Whether it’s for one month or one year, choosing to travel full time is an increasingly popular way to see the world. And it’s more common than you might think – momondo recently surveyed* travellers across Europe and found that 53% have travelled for more than one month at a time.
Whether it’s taking a gap year between studies or a break from work for a while, or whether it’s to explore a new culture and learn new things about yourself every day – there are many different reasons people choose to travel for an extended amount of time. Of those survey respondents who have travelled for more than one month at a time, most went to expand their horizons (28%) or to experience new cultures (28%). Some travellers also went to get away from day-to-day life (22%) or take a break from their job (14%), or simply to meet new people (9%).

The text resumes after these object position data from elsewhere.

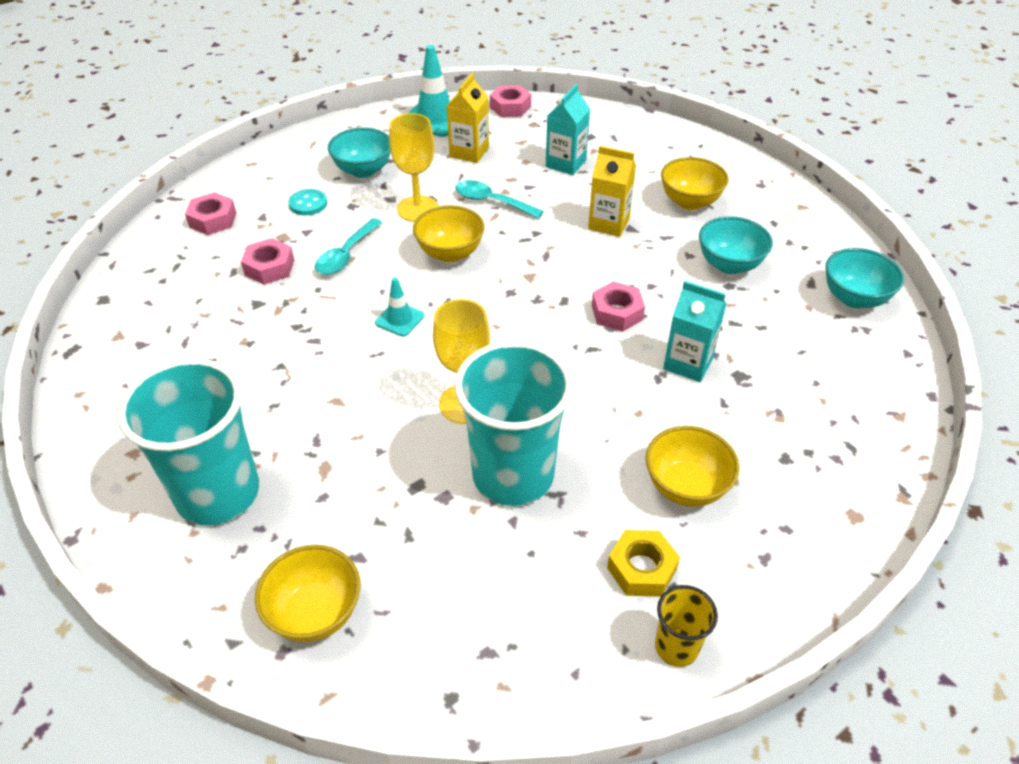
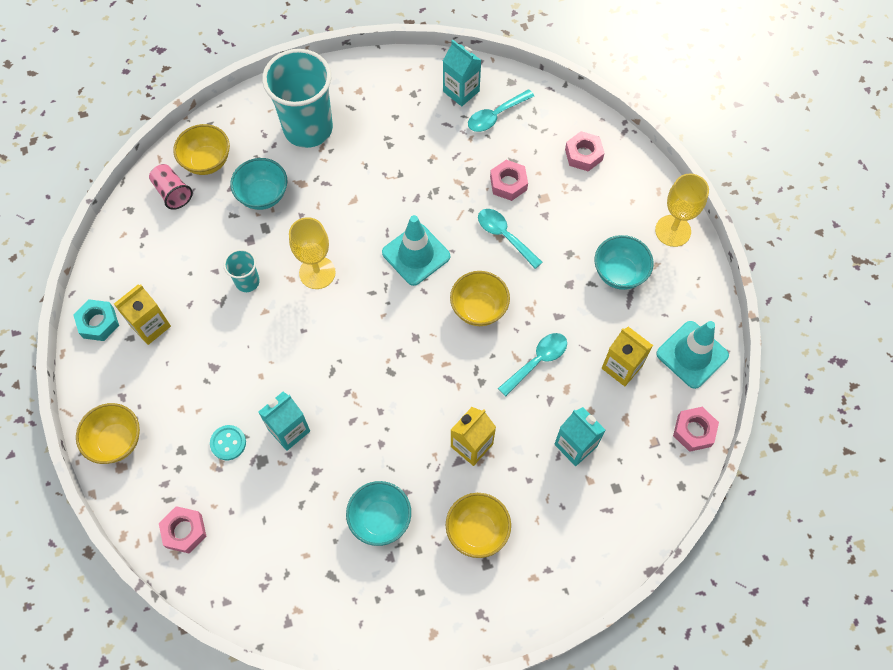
camera: 110 degrees right, 20 degrees up
turquoise button [288,189,327,215] -> turquoise button moved to [210,425,246,460]
turquoise traffic cone [375,277,424,336] -> turquoise traffic cone [382,215,450,286], size x1.82
yellow goblet [389,113,439,222] -> yellow goblet moved to [655,173,709,247]
turquoise cup [454,341,573,506] -> turquoise cup [223,249,260,292], size x0.46
pink nut [592,282,645,331] -> pink nut moved to [159,506,207,553]
yellow nut [607,530,680,597] -> yellow carton [114,285,171,345]
yellow bowl [646,426,740,507] -> yellow bowl moved to [76,403,140,464]
yellow cup [655,585,718,667] -> turquoise nut [73,299,119,341]
turquoise bowl [825,248,904,308] -> turquoise bowl moved to [230,158,287,210]
none -> pink cup [149,164,193,210]
none -> turquoise carton [443,40,481,106]
none -> turquoise spoon [468,89,534,132]

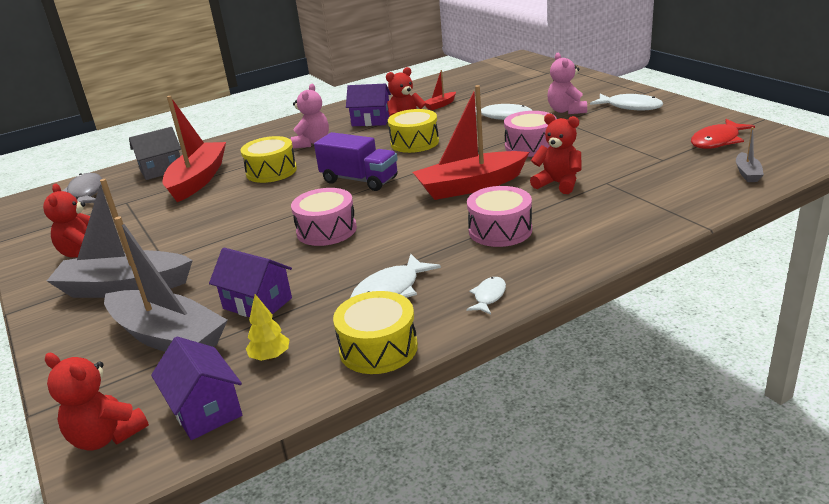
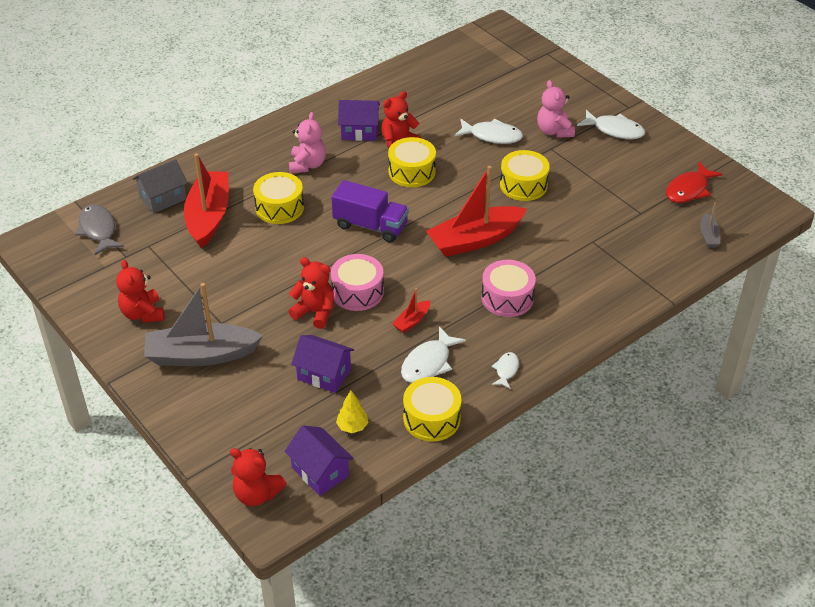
camera: 10 degrees left, 15 degrees up
grey boat [104,216,228,352] -> none
red boat [425,70,456,110] -> red boat moved to [392,288,430,333]
pink drum [504,111,557,157] -> yellow drum [500,150,550,201]
red teddy bear [530,113,582,194] -> red teddy bear moved to [288,257,334,329]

Whatever your reason, if you’re thinking about taking some time off to travel, there are a few things to consider before you decide to head off on your trip of a lifetime. We’ve collected advice from some of our in-house and expert trusted travellers who have done the whole full-time-traveller thing, to share with you their best tips for travelling full time.
Take care of things at home first
Before jetting off on a months long adventure, consider the everyday costs you need to take care of at home first. What will you do with your apartment? Are there any subscriptions (phone, internet, etc) you need to put on hold while you’re gone? What about any student loans? Tie up the loose ends at home first and make sure you have no running costs before you leave for your trip.

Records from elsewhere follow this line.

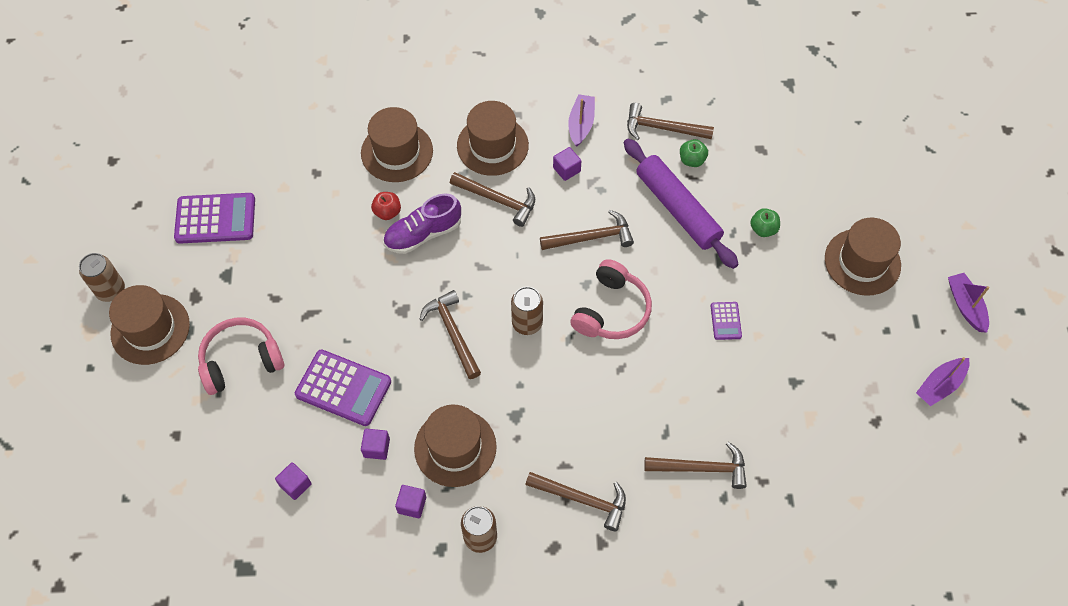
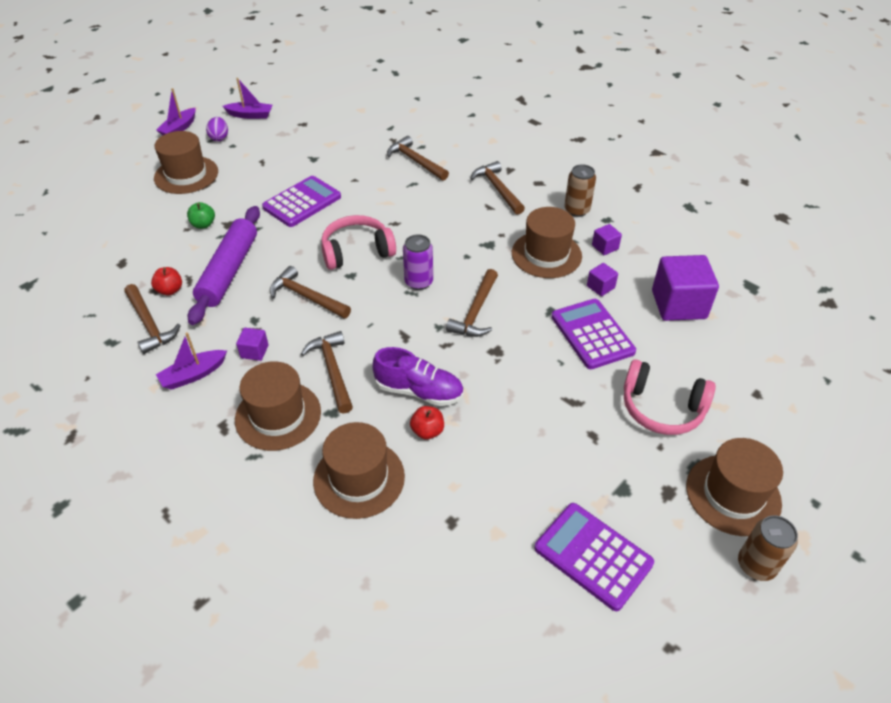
camera: 135 degrees left, 15 degrees down
purple cube [275,462,312,500] -> purple cube [652,255,719,321], size x2.16
brown can [511,286,543,335] -> purple can [403,234,433,290]
green apple [680,139,708,167] -> red apple [151,267,182,295]
purple calculator [711,302,742,340] -> purple calculator [262,176,341,227], size x2.00
none -> purple egg [206,117,228,142]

When it comes to budgets, aim high
It’s always better to be safe than sorry, so budget for higher expenses than you originally expected.

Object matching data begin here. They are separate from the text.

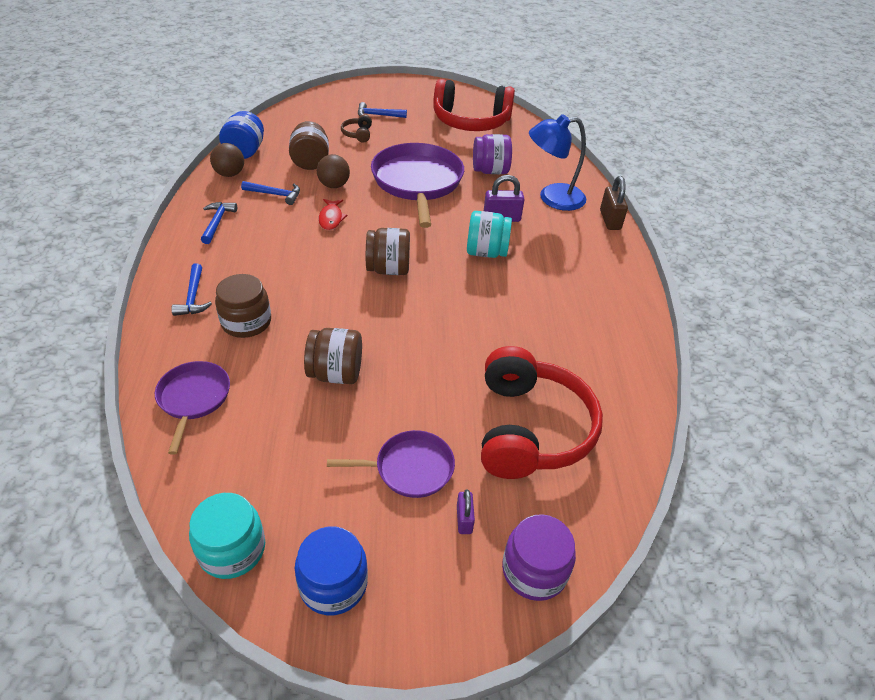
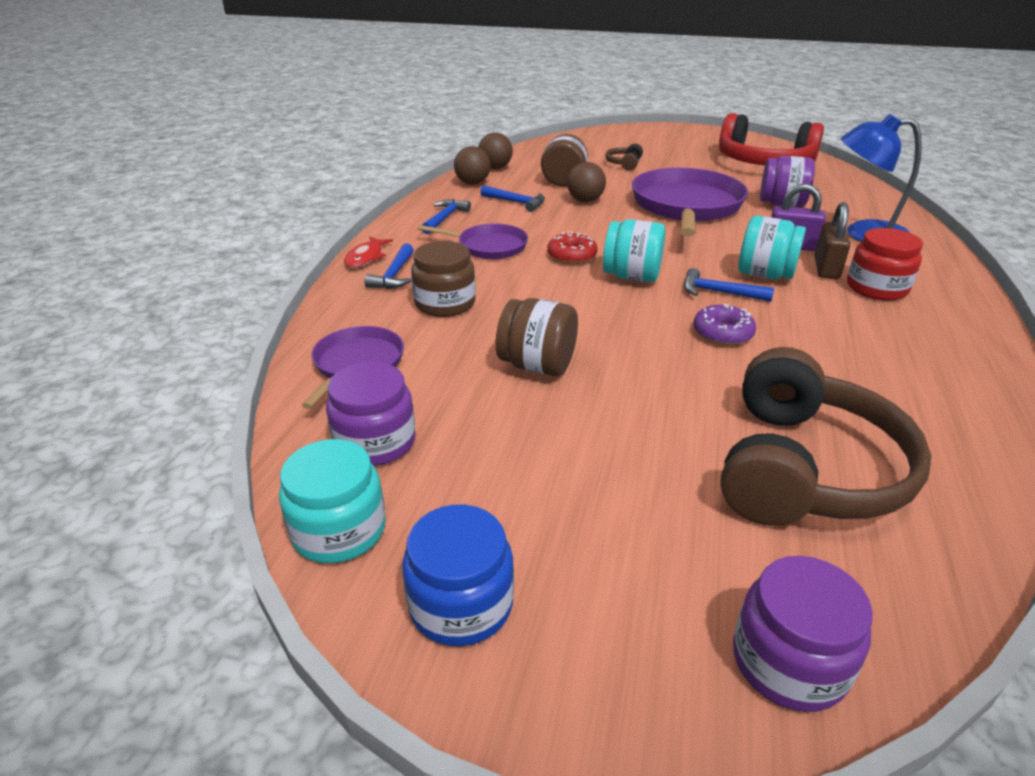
camera: 20 degrees right, 10 degrees down
blue jar [219,111,264,159] -> brown ball [478,132,513,169]
red fish [318,199,348,230] -> red fish moved to [344,236,393,268]
purple pan [327,430,455,498] -> purple pan moved to [418,224,528,259]
blue hammer [358,102,407,118] -> blue hammer moved to [684,268,774,302]
brown jar [366,228,410,275] -> turquoise jar [603,219,666,282]
purple padlock [457,490,475,534] -> none
red headphones [481,346,603,479] -> brown headphones [720,347,931,526]
brown padlock [600,176,628,230] -> brown padlock moved to [814,202,851,279]
none -> purple jar [326,362,416,466]
none -> red donut [547,232,598,264]
none -> purple donut [694,304,756,345]
none -> red jar [847,228,923,301]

Do the research first – find out the local costs of transportation, accommodation and meals in the countries or cities you plan to visit and come up with an estimate of how much you think you will realistically spend. Of those travellers in momondo’s travel survey who said they travelled for more than one month at a time, the overall most common monthly budget was €1000 – €1500 (£870- £1300).
Once you have a general idea of your budget, increase it to an amount that you are comfortable with. You never know what’s going to happen during your travels and if there’s a mishap that leaves you needing to spend extra cash, you’ll be happy to have the extra money and will be prepared to pay for things if necessary.
Don’t over plan
Rather than trying to schedule every hour of every day before you leave, consider leaving some leeway for spontaneity, so you can change or extend your itinerary along the way. Plan just enough so that you feel comfortable (perhaps some of the flights and any tours that need to be booked in advance), but don’t over-commit to pre-booked transportation and accommodation for every step of the way.
Leaving some gaps in your plan will give you the freedom to stay longer somewhere or visit a new place that sparks your interest as you continue to travel and explore.
Make some time to travel solo
While travelling with your partner or a great group of friends certainly has its own set of benefits, don’t wait around for someone else to join you if you really do want to travel. You’re much less likely to find the time to go if you’re always trying to sync up schedules and wait for others to confirm their plans. Solo travel allows you to get to know yourself better, gain confidence and have unique experiences that you might not have had when travelling with others.
Go with the flow
No matter what you are planning, at some point in your trip something will come up that you didn’t expect or plan for. Whether it’s a spontaneous trip to a nearby country or a once-in-a-lifetime dining experience you can’t say no to, you will probably end up doing something that you could never have planned for before you left. So be flexible while you travel and be open to any new adventures that come your way.
Don’t get caught up in the small things
Depending on where you go and for how long you will be travelling, there is bound to be a time when things might not be as perfect as you would want them. In many off the beaten path destinations, there won’t always be the same comforts as there are at home – maybe you won’t always have clean hot showers or unlimited high-speed Wi-Fi, but try to enjoy the simple things in life. Know what you’re getting into and tag along for the journey.
If you’re planning to work and travel
It’s becoming increasingly more popular to work while travelling, either by becoming a freelancer or working full time remotely for a company. But travelling as a digital nomad is slightly more complicated than travelling for leisure. Most likely, you’ll need better accommodation with constant access to high-speed internet, which could be more expensive. You’ll also need a lot of discipline and commitment to your work schedule to complete all your tasks on time, which could get in the way of sipping on margaritas on the beach all day.
Evaluate all the pros and cons of working as a digital nomad before you dive in head first to the world of work and travel.
If you’re thinking about it, just do it
There is no perfect time to travel. You’re always going to have commitments, jobs, friends and family you don’t to want to leave, but if you’re thinking about travelling, make it a priority and do it sooner rather than later. The longer you wait, the more entrenched you’ll get in the city you’re living in, your job and your relationships – and the less willing you’ll be to leave it all for an extended period of time.
The longer you put it off the more reasons you’ll find to convince yourself not to go. Quitting your job or taking a break from your studies to travel is not the end of the world, and at some point in the future, you will regret not taking the trip. So don’t overthink it, just go.